Supplied passage>
It's easy to avoid kopi luwak. Most places don't sell it, and those that do charge about $40 per cup...


----------



## The Efficacious Gentleman (Mar 11, 2014)

I did a bit of hunting in the UK, so have no problems preparing animals for eating.  

I once sorted out a Hare and my house mate asked me where the fillet comes from.  She got rather freaked out when I put her cat on its side on my lap and showed her where the various cuts come from.........................


----------



## Dennis (Mar 11, 2014)

Lindy said:


> When I was a first responder I was also the trainer so I made a bunch of teaching aids.  To say the least they were gory, but necessary.



This reminds me of medic training when I was in the military.  The first day they showed us movies of bullet wound surgery.  Several didn't make it through that day.  
Injections?  They had us practicing on one another.  Scary.  :shock:
The good ole days.


----------



## Lindy (Mar 11, 2014)

You should have seen the reactions from the team the first time I pulled them out to train them with.... ROFL


----------



## The Efficacious Gentleman (Mar 11, 2014)

Hopefully people read the whole thread before seeing Lindy's last post.  Context is very much required


----------



## Lindy (Mar 12, 2014)

Oh dear!  I meant training aids like fake broken ankles with bones sticking out and more gross things than that.  Sheesh.... ROFLOL


----------



## houseofwool (Mar 14, 2014)

I am the practice manager for the orthopedic surgeon, and every so often I get curious about procedures that he performs. Note to self, never ever look them up on YouTube.


----------



## neeners (Mar 14, 2014)

:think:  now I want to look them up......

 speaking of which, I used to watch "Operation" on TLC when that show used to be on.  I remember watching a knee replacement surgery.  I was not grossed out at all.....that should have been a clue that I should have gone to medical school......


----------



## maya (Mar 15, 2014)

So. Chicken heads no. But chicken EGGS yes? Think about chicken eggs. Eggs. 

Just checking. 

I make no judgements about what others eat. I am Scottish, we have haggis. All cultures and ethnic groups have a variety of interesting food ideas, blutwurst, haggis, hotdogs just to name three. And for me here is the kicker, generally we don't eat dogs (co-evolutionary species and all) but other animals are just fine to eat? I eat meat I know where it comes from and I don't fool myself but it is a hypocrisy of mine.

Explore the material>
A: In the forum thread, what job does houseofwool hold?
B: Quote the forum thread from the words "I am the practice" through the words "to medical school......", reproducing that span character for character.
The entries after this point are separate material and unrelated to the forum thread.

The data>

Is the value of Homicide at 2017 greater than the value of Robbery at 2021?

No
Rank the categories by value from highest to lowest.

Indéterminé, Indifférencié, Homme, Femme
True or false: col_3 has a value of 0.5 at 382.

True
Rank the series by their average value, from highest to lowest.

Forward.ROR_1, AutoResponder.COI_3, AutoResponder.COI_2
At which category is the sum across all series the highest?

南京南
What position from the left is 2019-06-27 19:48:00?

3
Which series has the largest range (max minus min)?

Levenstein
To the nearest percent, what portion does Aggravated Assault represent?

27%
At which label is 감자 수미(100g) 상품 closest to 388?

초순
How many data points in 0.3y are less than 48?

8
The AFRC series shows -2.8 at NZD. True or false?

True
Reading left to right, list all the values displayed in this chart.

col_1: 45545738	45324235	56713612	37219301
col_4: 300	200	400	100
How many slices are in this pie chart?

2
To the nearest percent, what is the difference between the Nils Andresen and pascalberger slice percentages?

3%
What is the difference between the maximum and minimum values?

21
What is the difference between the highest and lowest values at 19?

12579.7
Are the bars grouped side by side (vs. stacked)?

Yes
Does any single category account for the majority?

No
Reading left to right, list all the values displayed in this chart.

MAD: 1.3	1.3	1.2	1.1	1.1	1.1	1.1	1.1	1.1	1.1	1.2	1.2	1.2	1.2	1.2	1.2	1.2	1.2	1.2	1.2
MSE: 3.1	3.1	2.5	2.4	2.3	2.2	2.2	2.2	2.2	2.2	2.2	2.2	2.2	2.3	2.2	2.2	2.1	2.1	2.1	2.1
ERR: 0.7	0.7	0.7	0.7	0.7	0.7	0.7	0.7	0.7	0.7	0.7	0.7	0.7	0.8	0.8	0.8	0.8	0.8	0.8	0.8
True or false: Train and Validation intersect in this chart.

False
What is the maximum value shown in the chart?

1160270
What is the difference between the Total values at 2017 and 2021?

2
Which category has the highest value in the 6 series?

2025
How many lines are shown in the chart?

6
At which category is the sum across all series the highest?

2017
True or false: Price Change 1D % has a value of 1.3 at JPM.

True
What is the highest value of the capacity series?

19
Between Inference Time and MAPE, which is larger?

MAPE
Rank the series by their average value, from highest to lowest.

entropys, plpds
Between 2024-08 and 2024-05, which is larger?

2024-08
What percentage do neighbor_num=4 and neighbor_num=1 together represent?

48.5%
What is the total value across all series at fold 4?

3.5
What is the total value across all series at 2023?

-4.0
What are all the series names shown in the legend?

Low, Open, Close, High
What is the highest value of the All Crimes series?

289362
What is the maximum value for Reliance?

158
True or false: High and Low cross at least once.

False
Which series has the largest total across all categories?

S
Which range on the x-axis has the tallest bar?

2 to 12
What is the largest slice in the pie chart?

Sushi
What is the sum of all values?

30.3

Activity answers>
A: Practice manager for an orthopedic surgeon.

B:
I am the practice manager for the orthopedic surgeon, and every so often I get curious about procedures that he performs. Note to self, never ever look them up on YouTube.


----------



## neeners (Mar 14, 2014)

:think:  now I want to look them up......

 speaking of which, I used to watch "Operation" on TLC when that show used to be on.  I remember watching a knee replacement surgery.  I was not grossed out at all.....that should have been a clue that I should have gone to medical school......